UniCredit recently launched a new plan through 2023 and its “whole management team, including Jean Pierre Mustier, is fully focused on its successful execution”, the bank said in a statement.
“We consider the news positively as a potential CEO resignation would have reduced the credibility of the company’s business plan,” Banca IMI said in a research note.
Mustier arrived at UniCredit in mid-2016 and is widely credited with turning around the bank’s fortunes by shoring up its weak capital base, slashing costs and dealing with problem loans.
Under his management, the bank has also disposed of a raft of assets.
After failing to clinch a cross-border merger, Mustier has focused on boosting investor returns through dividends and buybacks to drive the bank’s share price higher.
UniCredit shares are up around 36% since Mustier’s arrival compared with a 10% rise in Europe’s banking index <.SX7P>.
Still, UniCredit trades below its book value like other European rivals, which are grappling with negative interest rates, the costs of digital transformation and rising competition from nimbler non-banking players.
News about Mustier comes amid a string of top executive changes in Europe. Swiss banks Credit Suisse <CSGN.S> and UBS <UBSG.S> both named new bosses this month. On Monday, the Financial Times newspaper reported that Barclays would start looking for a new CEO.
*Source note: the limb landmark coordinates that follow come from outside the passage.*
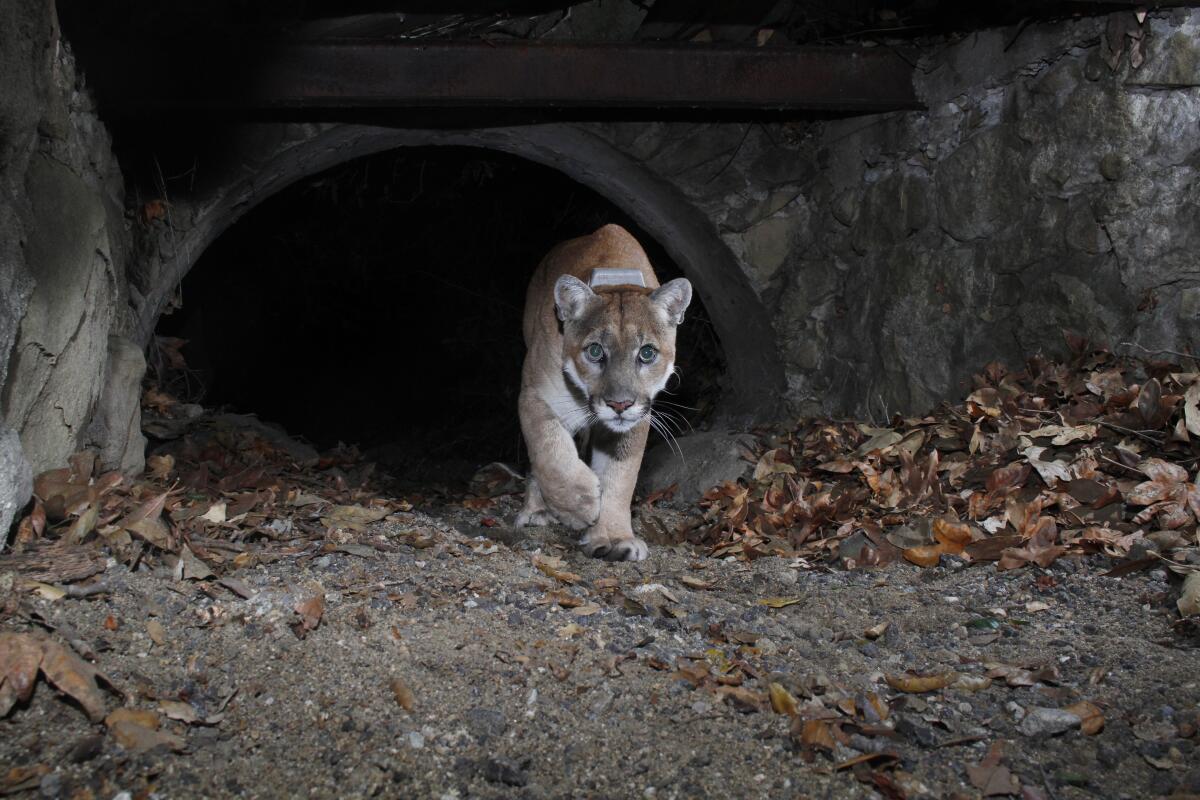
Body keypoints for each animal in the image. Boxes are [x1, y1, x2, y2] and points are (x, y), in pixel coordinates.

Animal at [516, 224, 696, 563]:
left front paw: (613, 537)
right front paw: (579, 505)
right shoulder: (535, 395)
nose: (619, 404)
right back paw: (536, 510)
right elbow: (549, 448)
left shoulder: (637, 418)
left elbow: (620, 476)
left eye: (647, 353)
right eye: (595, 351)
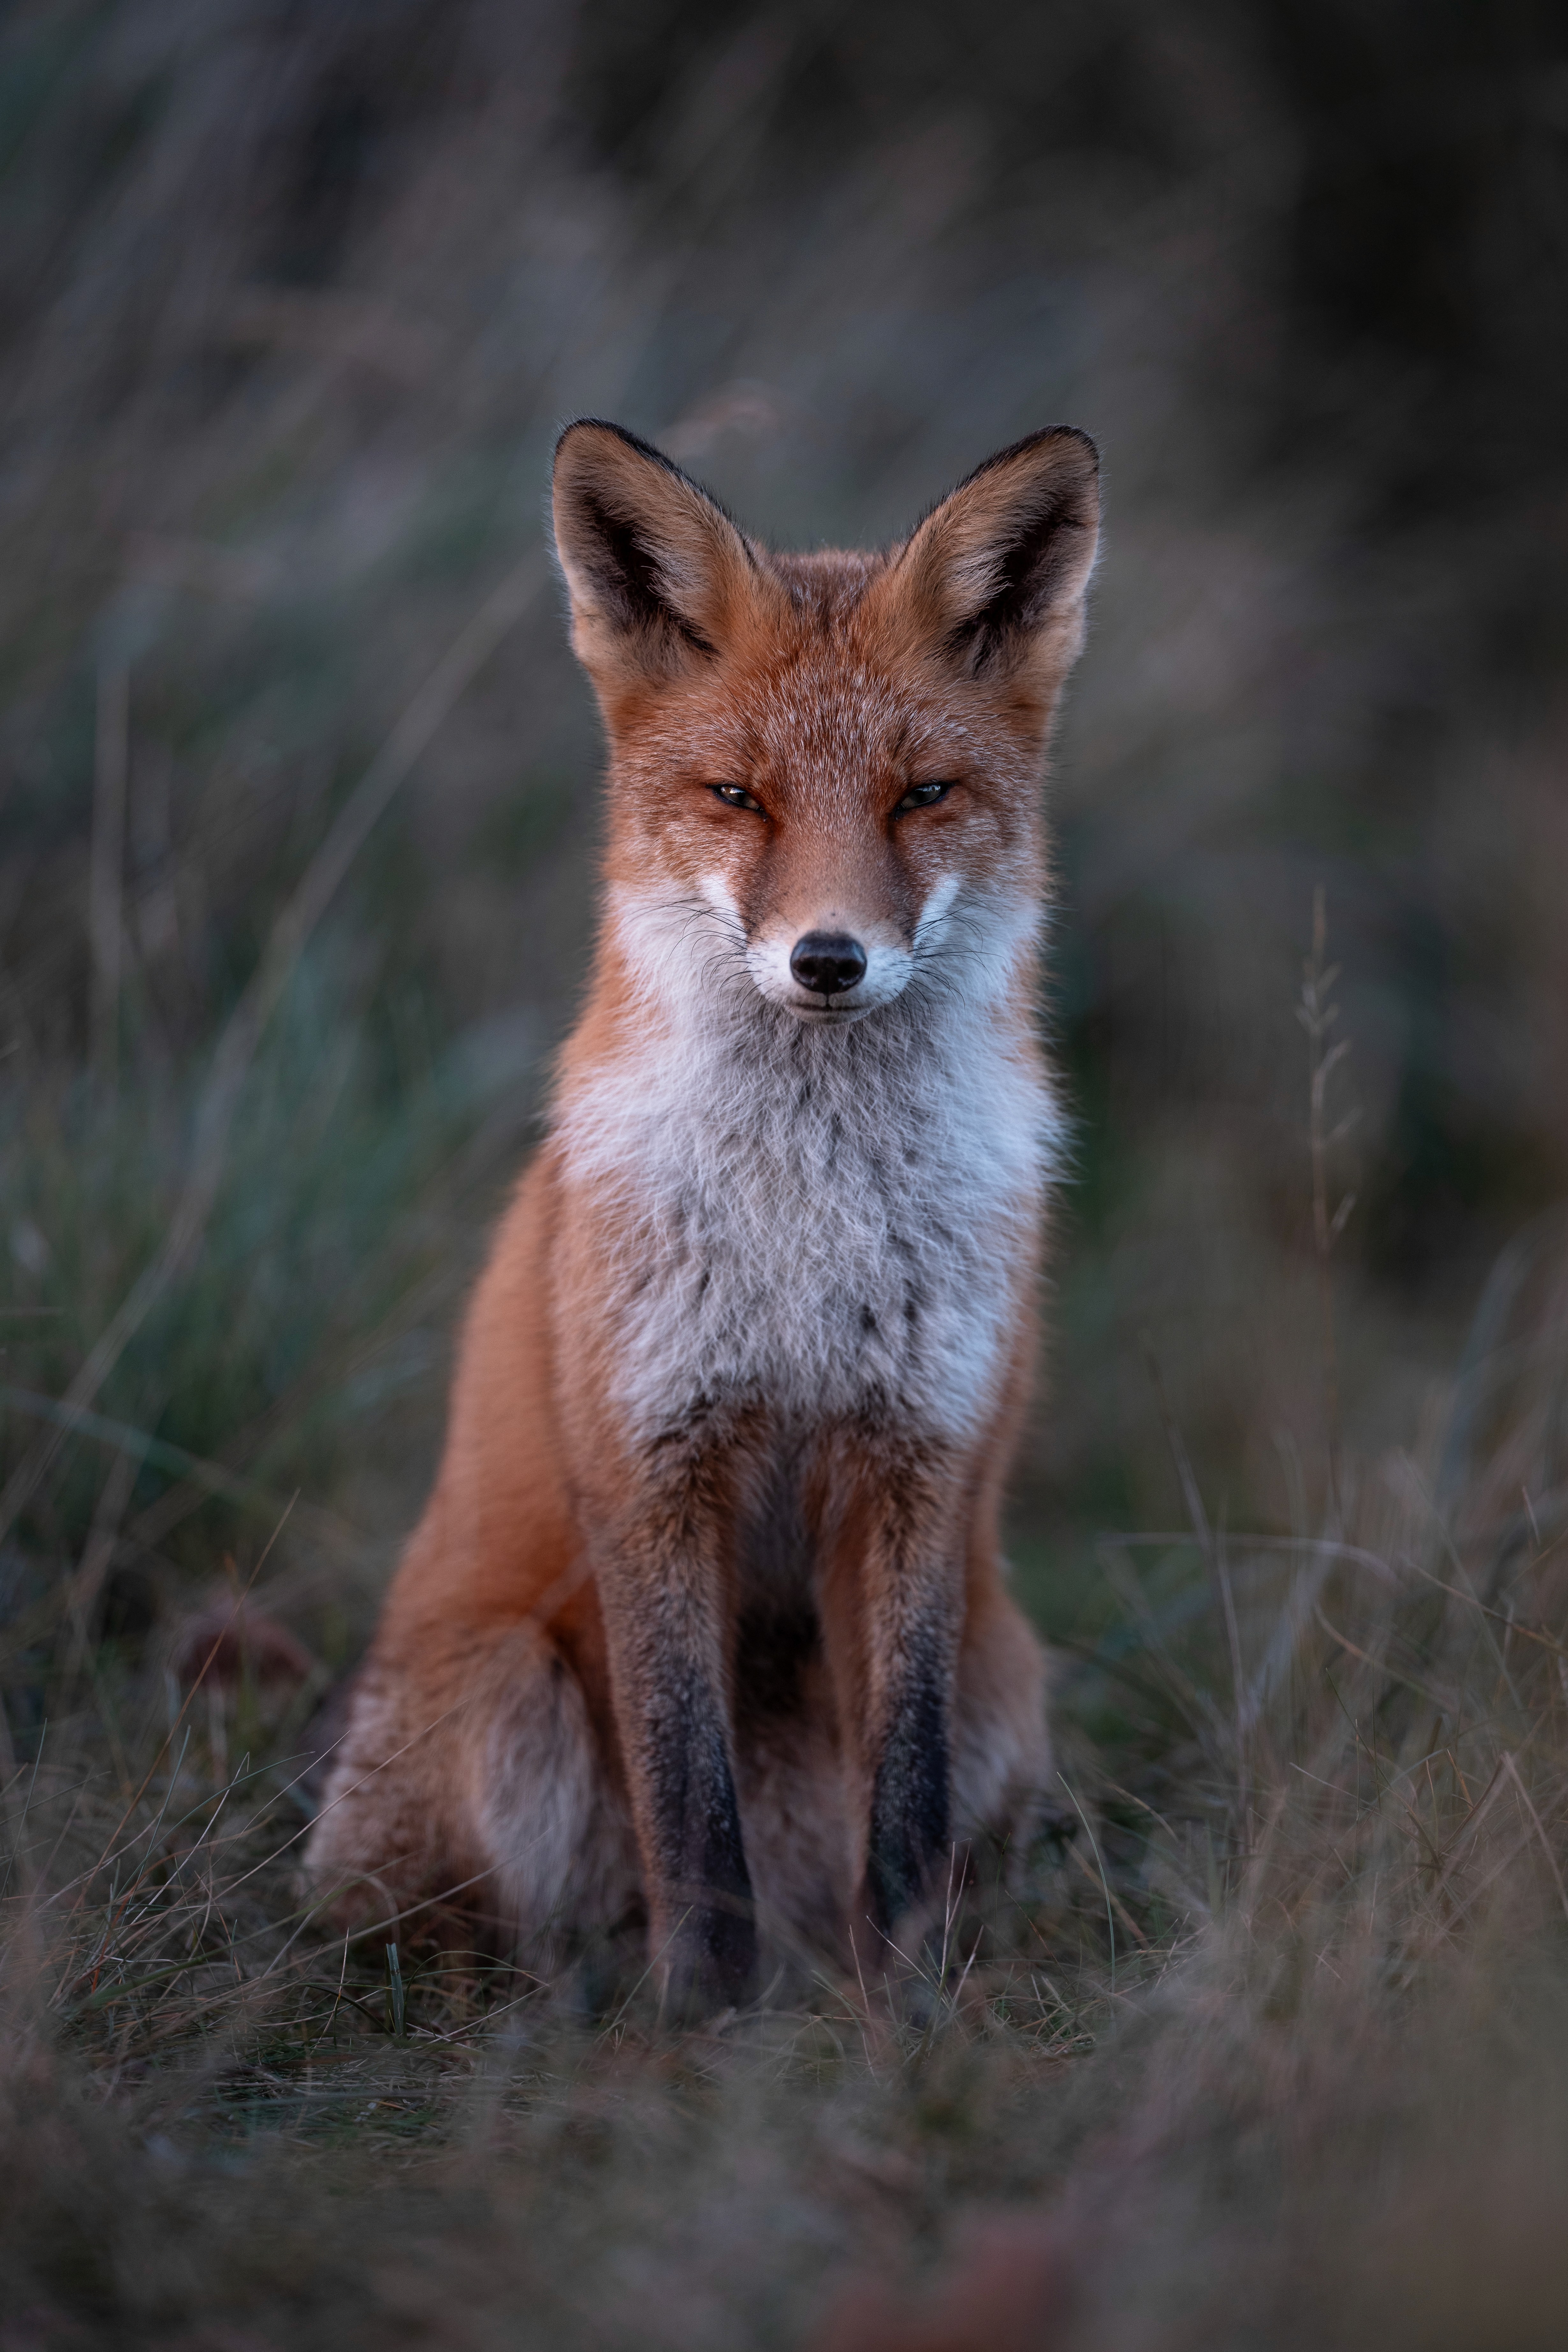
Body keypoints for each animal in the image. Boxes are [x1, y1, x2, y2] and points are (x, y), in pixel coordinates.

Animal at [304, 416, 1100, 2007]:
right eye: (740, 796)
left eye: (920, 795)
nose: (827, 957)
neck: (808, 1231)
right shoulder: (650, 1462)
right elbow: (686, 1802)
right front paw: (702, 2024)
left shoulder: (914, 1460)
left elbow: (903, 1805)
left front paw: (901, 2013)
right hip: (508, 1697)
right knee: (489, 1930)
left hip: (1005, 1676)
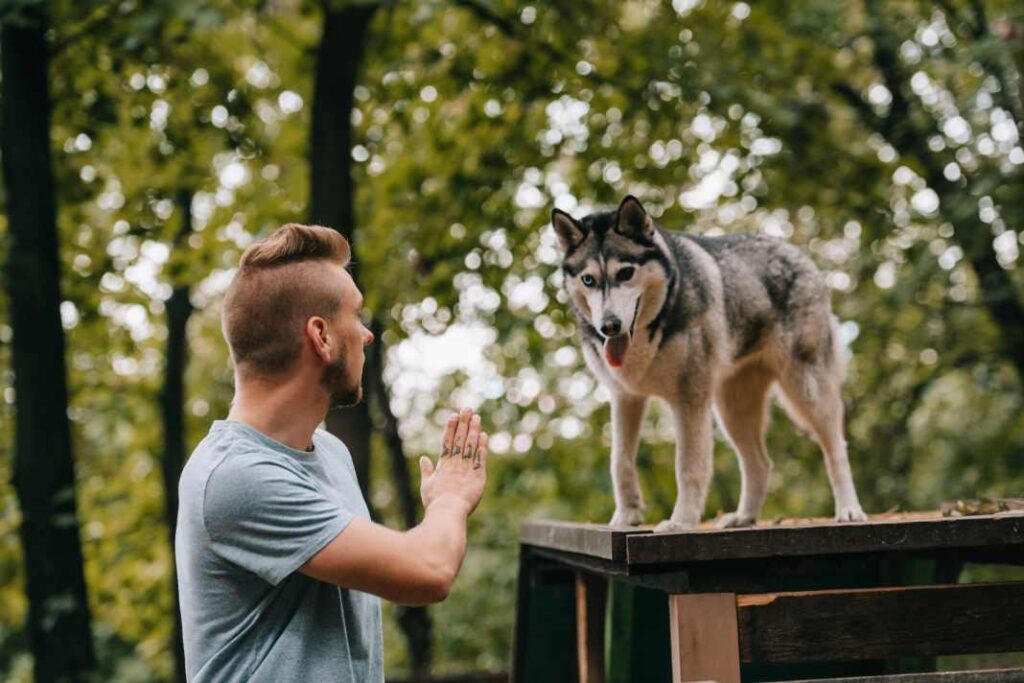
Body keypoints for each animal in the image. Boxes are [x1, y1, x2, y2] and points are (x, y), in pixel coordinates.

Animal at [548, 194, 868, 532]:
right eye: (589, 280)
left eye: (625, 273)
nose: (609, 326)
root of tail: (794, 250)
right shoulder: (625, 398)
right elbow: (620, 462)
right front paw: (626, 517)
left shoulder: (689, 399)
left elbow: (688, 466)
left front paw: (681, 522)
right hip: (732, 410)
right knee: (760, 463)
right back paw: (743, 517)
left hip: (807, 393)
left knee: (836, 450)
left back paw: (849, 510)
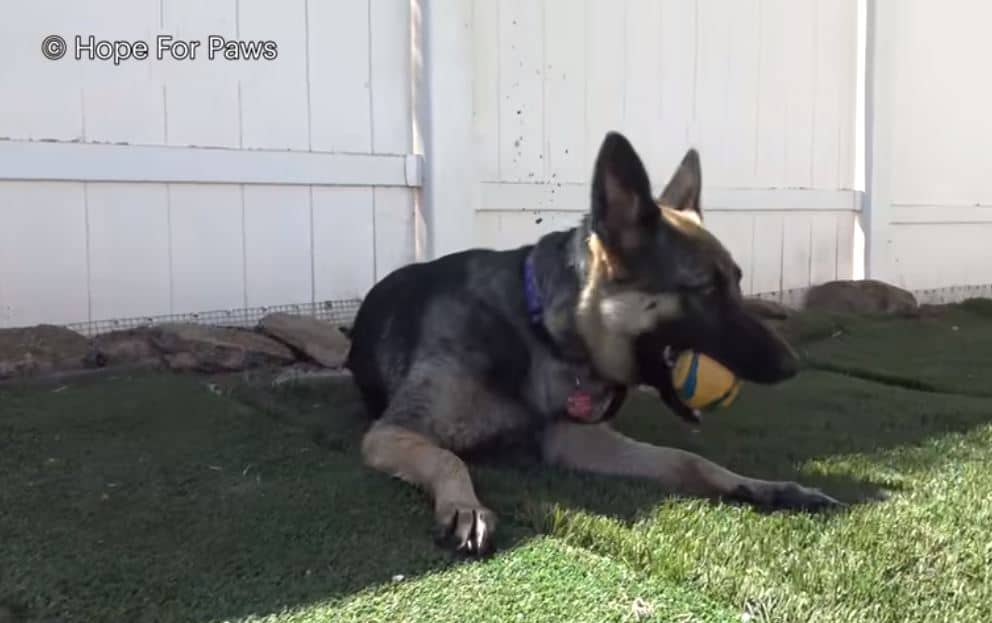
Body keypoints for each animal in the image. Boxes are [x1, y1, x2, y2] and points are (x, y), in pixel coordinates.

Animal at [344, 132, 840, 556]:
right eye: (706, 290)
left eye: (737, 282)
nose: (791, 365)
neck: (538, 330)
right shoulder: (391, 433)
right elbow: (448, 459)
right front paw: (465, 506)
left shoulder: (575, 441)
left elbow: (688, 460)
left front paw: (765, 487)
HSBC said last August it would appoint a new CEO within six to 12 months following the shock ouster of John Flint.
Quinn, the favorite for the role, last week announced plans for a major overhaul at the bank, its third since the financial crisis.
A source with knowledge of the matter told Reuters on Sunday that Mustier had ruled himself out of the race to take the helm at HSBC.
Two sources familiar with the matter had previously confirmed the Frenchman, formerly head of investment banking at Societe Generale <SOGN.PA>, was being considered.